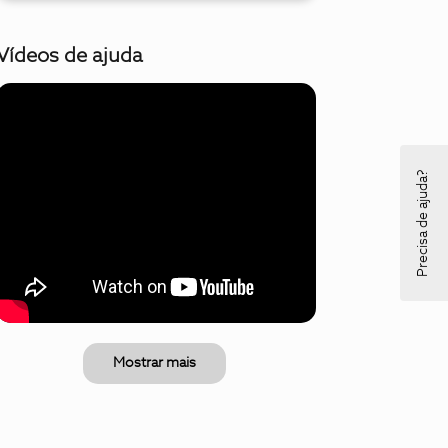
Vídeos de ajuda
Precisa de ajuda?
Mostrar mais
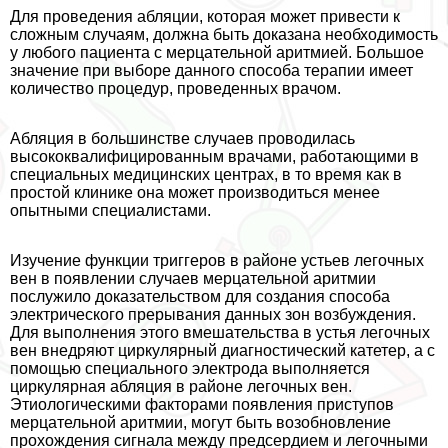
Для проведения абляции, которая может привести к
сложным случаям, должна быть доказана необходимость
у любого пациента с мерцательной аритмией. Большое
значение при выборе данного способа терапии имеет
количество процедур, проведенных врачом.
Абляция в большинстве случаев проводилась
высококвалифицированным врачами, работающими в
специальных медицинских центрах, в то время как в
простой клинике она может производиться менее
опытными специалистами.
Изучение функции триггеров в районе устьев легочных
вен в появлении случаев мерцательной аритмии
послужило доказательством для создания способа
электрического прерывания данных зон возбуждения.
Для выполнения этого вмешательства в устья легочных
вен внедряют циркулярный диагностический катетер, а с
помощью специального электрода выполняется
циркулярная абляция в районе легочных вен.
Этиологическими факторами появления приступов
мерцательной аритмии, могут быть возобновление
прохождения сигнала между предсердием и легочными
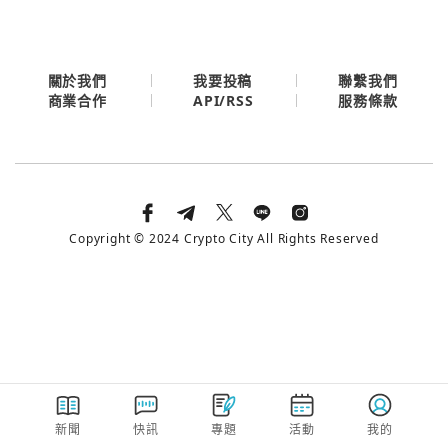
今日熱門
今日熱門
Apple
關閉
關於我們
我要投稿
聯繫我們
API/RSS
商業合作
服務條款
Email
繼續表示您已同意
服務條款與隱私政策
Copyright © 2024 Crypto City All Rights Reserved
新聞
快訊
專題
活動
我的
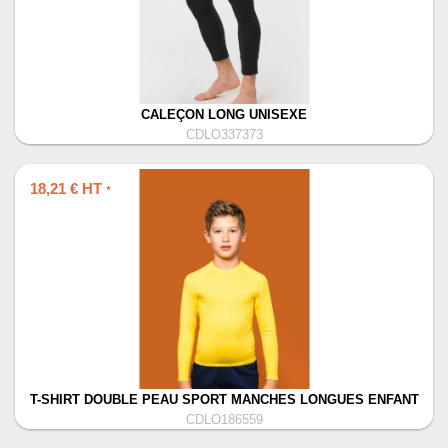
CALEÇON LONG UNISEXE
CDLO337373
18,21 € HT
*
T-SHIRT DOUBLE PEAU SPORT MANCHES LONGUES ENFANT
CDLO186559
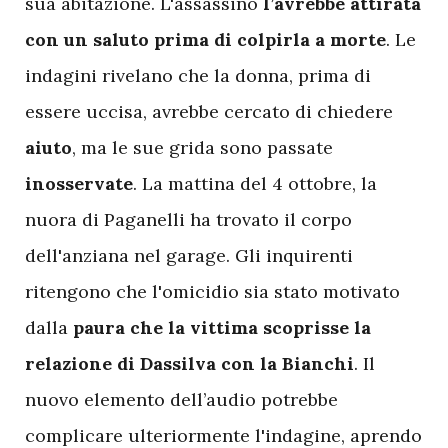
sua abitazione. L'assassino
l’avrebbe attirata
con un saluto prima di colpirla a morte
. Le
indagini rivelano che la donna, prima di
essere uccisa, avrebbe cercato di chiedere
aiuto
, ma le sue grida sono passate
inosservate
. La mattina del 4 ottobre, la
nuora di Paganelli ha trovato il corpo
dell'anziana nel garage. Gli inquirenti
ritengono che l'omicidio sia stato motivato
dalla
paura che la vittima scoprisse la
relazione di Dassilva con la Bianchi
. Il
nuovo elemento dell’audio potrebbe
complicare ulteriormente l'indagine, aprendo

• _WORK REQUEST_: Your task is to transcribe all of the records precisely, with no images included.

• _WRITTEN RESPONSE_:
Vídeos de ajuda
Precisa de ajuda?
Mostrar mais
Для проведения абляции, которая может привести к
сложным случаям, должна быть доказана необходимость
у любого пациента с мерцательной аритмией. Большое
значение при выборе данного способа терапии имеет
количество процедур, проведенных врачом.
Абляция в большинстве случаев проводилась
высококвалифицированным врачами, работающими в
специальных медицинских центрах, в то время как в
простой клинике она может производиться менее
опытными специалистами.
Изучение функции триггеров в районе устьев легочных
вен в появлении случаев мерцательной аритмии
послужило доказательством для создания способа
электрического прерывания данных зон возбуждения.
Для выполнения этого вмешательства в устья легочных
вен внедряют циркулярный диагностический катетер, а с
помощью специального электрода выполняется
циркулярная абляция в районе легочных вен.
Этиологическими факторами появления приступов
мерцательной аритмии, могут быть возобновление
прохождения сигнала между предсердием и легочными
今日熱門
今日熱門
Apple
關閉
關於我們
我要投稿
聯繫我們
API/RSS
商業合作
服務條款
Email
繼續表示您已同意
服務條款與隱私政策
Copyright © 2024 Crypto City All Rights Reserved
新聞
快訊
專題
活動
我的
CALEÇON LONG UNISEXE
CDLO337373
18,21 € HT
*
T-SHIRT DOUBLE PEAU SPORT MANCHES LONGUES ENFANT
CDLO186559
sua abitazione. L'assassino
l’avrebbe attirata
con un saluto prima di colpirla a morte
. Le
indagini rivelano che la donna, prima di
essere uccisa, avrebbe cercato di chiedere
aiuto
, ma le sue grida sono passate
inosservate
. La mattina del 4 ottobre, la
nuora di Paganelli ha trovato il corpo
dell'anziana nel garage. Gli inquirenti
ritengono che l'omicidio sia stato motivato
dalla
paura che la vittima scoprisse la
relazione di Dassilva con la Bianchi
. Il
nuovo elemento dell’audio potrebbe
complicare ulteriormente l'indagine, aprendo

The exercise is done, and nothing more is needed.